══ Supplied records

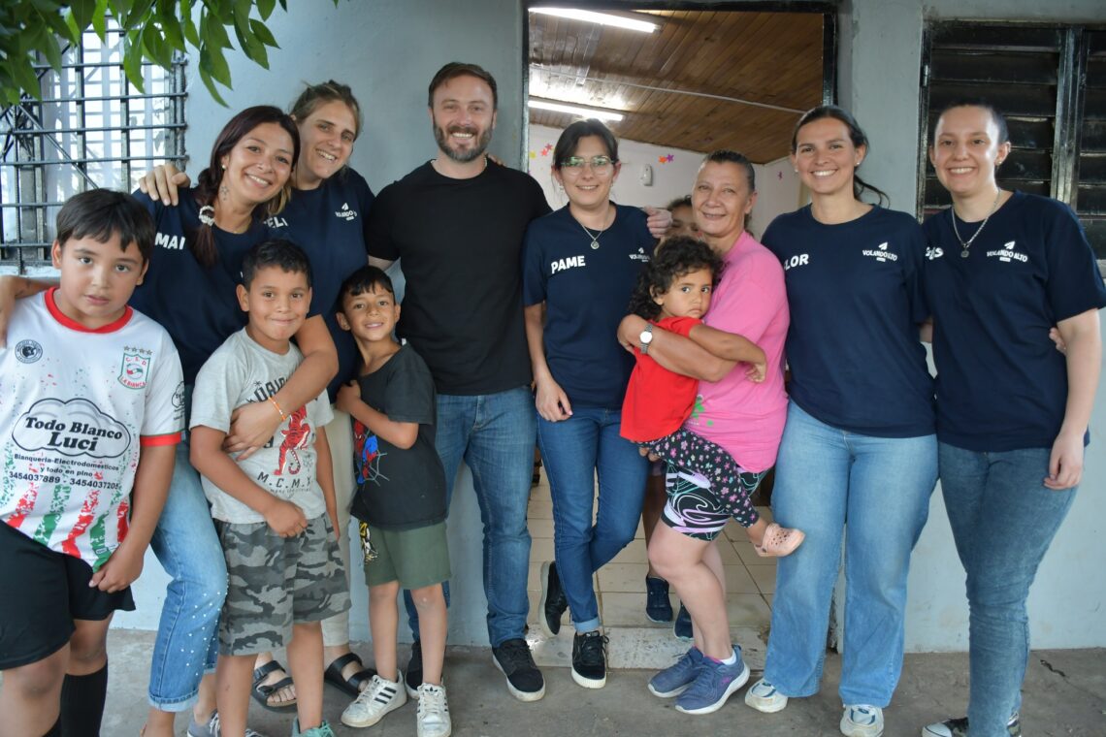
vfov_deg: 47.9
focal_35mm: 27
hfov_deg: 67.4
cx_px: 553
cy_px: 368
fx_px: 829
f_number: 3.5
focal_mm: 18
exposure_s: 1/40
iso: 640
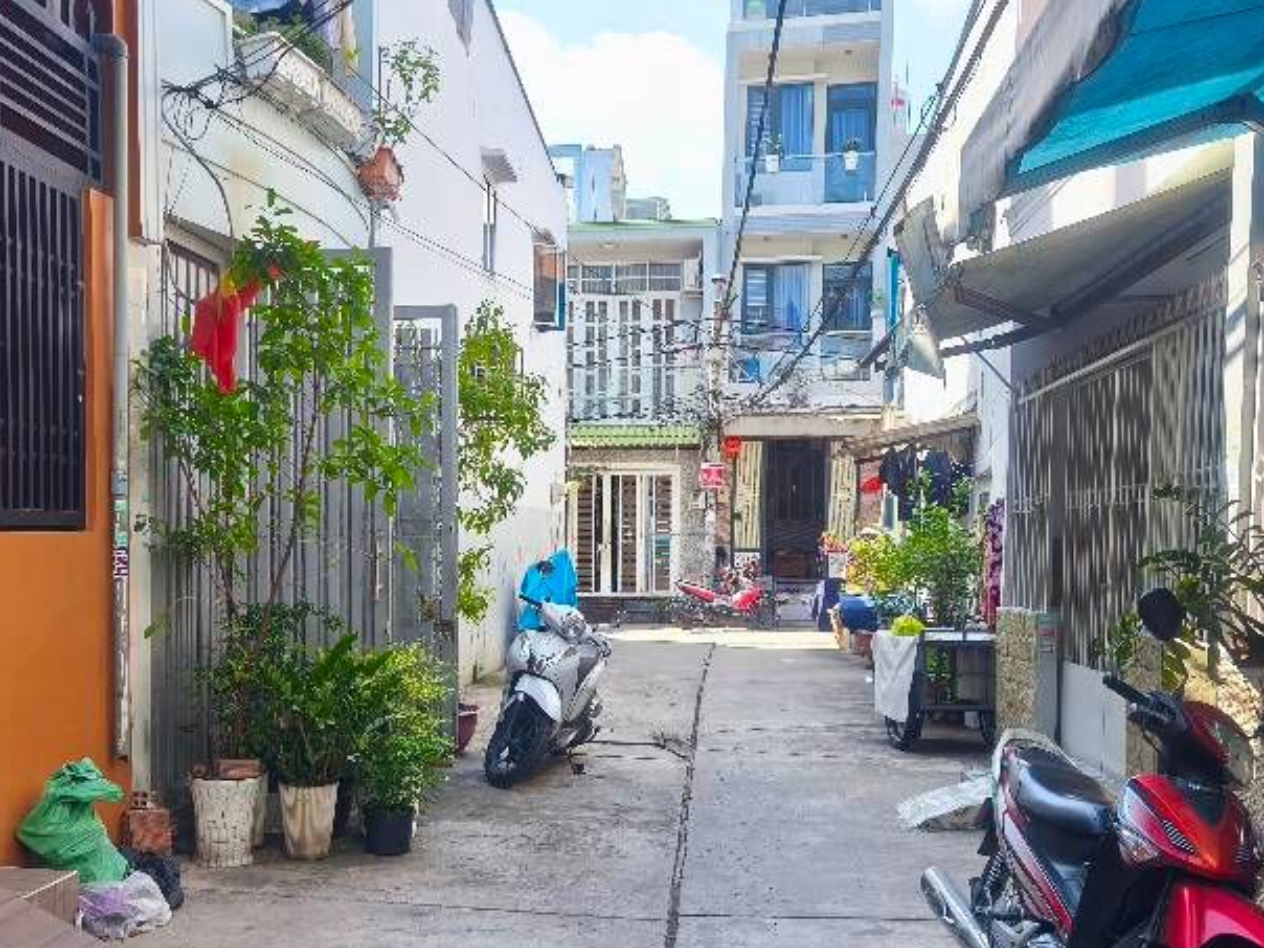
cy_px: 636
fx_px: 1424
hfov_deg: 47.7
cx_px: 546
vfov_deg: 36.4
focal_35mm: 39
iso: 80
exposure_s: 1/162
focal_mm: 5.35
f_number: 1.7
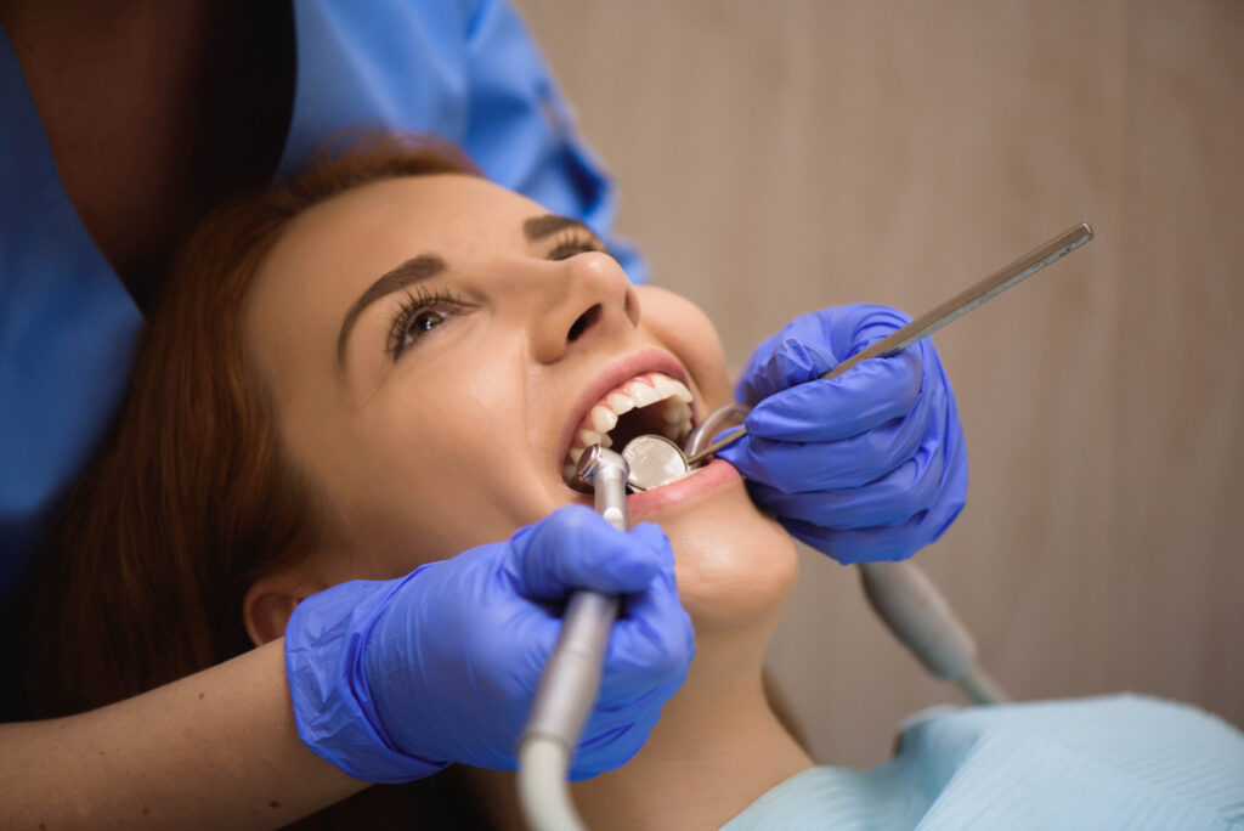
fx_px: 3630
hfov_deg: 19.4
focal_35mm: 105
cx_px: 622
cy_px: 416
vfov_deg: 13.1
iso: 1000
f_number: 3.2
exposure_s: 1/125
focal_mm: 105
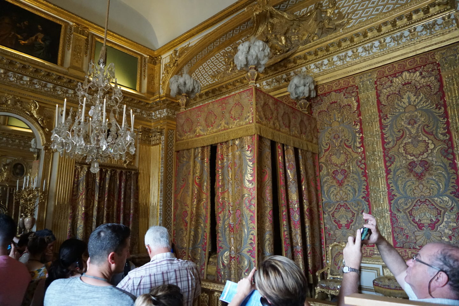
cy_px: 153
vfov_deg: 53.1
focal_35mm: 24
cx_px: 230
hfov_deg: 73.7
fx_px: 306
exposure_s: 1/160
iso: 3200
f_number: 3.5
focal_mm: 16
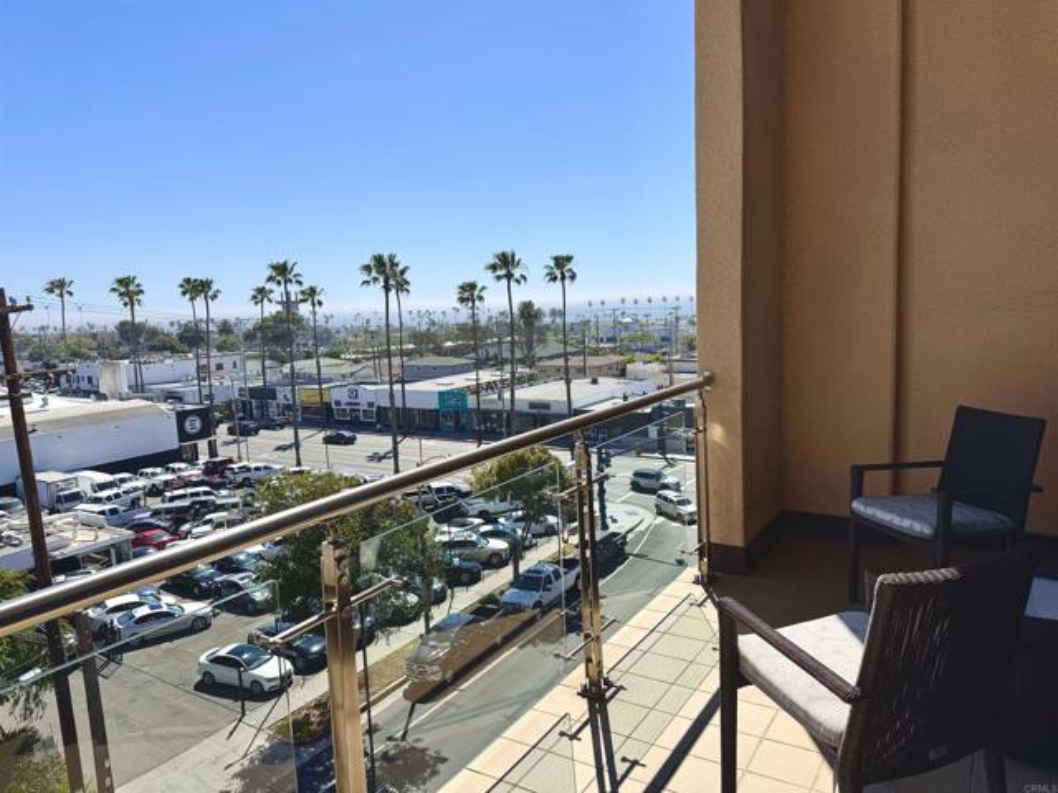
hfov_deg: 71.6
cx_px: 529
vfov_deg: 56.8
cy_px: 396
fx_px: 734
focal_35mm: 24
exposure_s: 1/7092
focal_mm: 6.76
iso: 80
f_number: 1.78
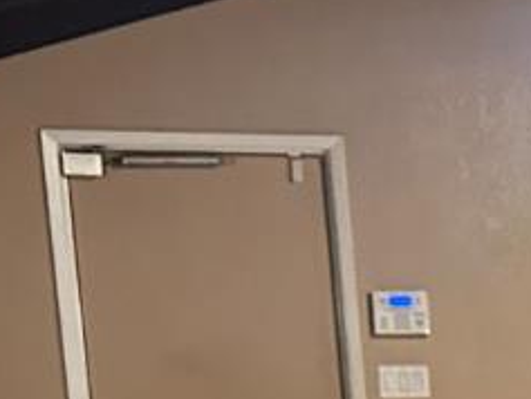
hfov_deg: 10.5
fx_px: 2333
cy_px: 743
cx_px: 1400
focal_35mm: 152
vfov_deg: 9.3
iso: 640
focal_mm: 6.86
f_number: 1.78
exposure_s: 1/40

════

Take the listing above and retype it exactly. Its pictures are to be omitted.

### [Response to the task]
vfov_deg: 47.9
focal_35mm: 27
hfov_deg: 67.4
cx_px: 553
cy_px: 368
fx_px: 829
f_number: 3.5
focal_mm: 18
exposure_s: 1/40
iso: 640
cy_px: 636
fx_px: 1424
hfov_deg: 47.7
cx_px: 546
vfov_deg: 36.4
focal_35mm: 39
iso: 80
exposure_s: 1/162
focal_mm: 5.35
f_number: 1.7
fx_px: 3630
hfov_deg: 19.4
focal_35mm: 105
cx_px: 622
cy_px: 416
vfov_deg: 13.1
iso: 1000
f_number: 3.2
exposure_s: 1/125
focal_mm: 105
cy_px: 153
vfov_deg: 53.1
focal_35mm: 24
cx_px: 230
hfov_deg: 73.7
fx_px: 306
exposure_s: 1/160
iso: 3200
f_number: 3.5
focal_mm: 16
hfov_deg: 71.6
cx_px: 529
vfov_deg: 56.8
cy_px: 396
fx_px: 734
focal_35mm: 24
exposure_s: 1/7092
focal_mm: 6.76
iso: 80
f_number: 1.78
hfov_deg: 10.5
fx_px: 2333
cy_px: 743
cx_px: 1400
focal_35mm: 152
vfov_deg: 9.3
iso: 640
focal_mm: 6.86
f_number: 1.78
exposure_s: 1/40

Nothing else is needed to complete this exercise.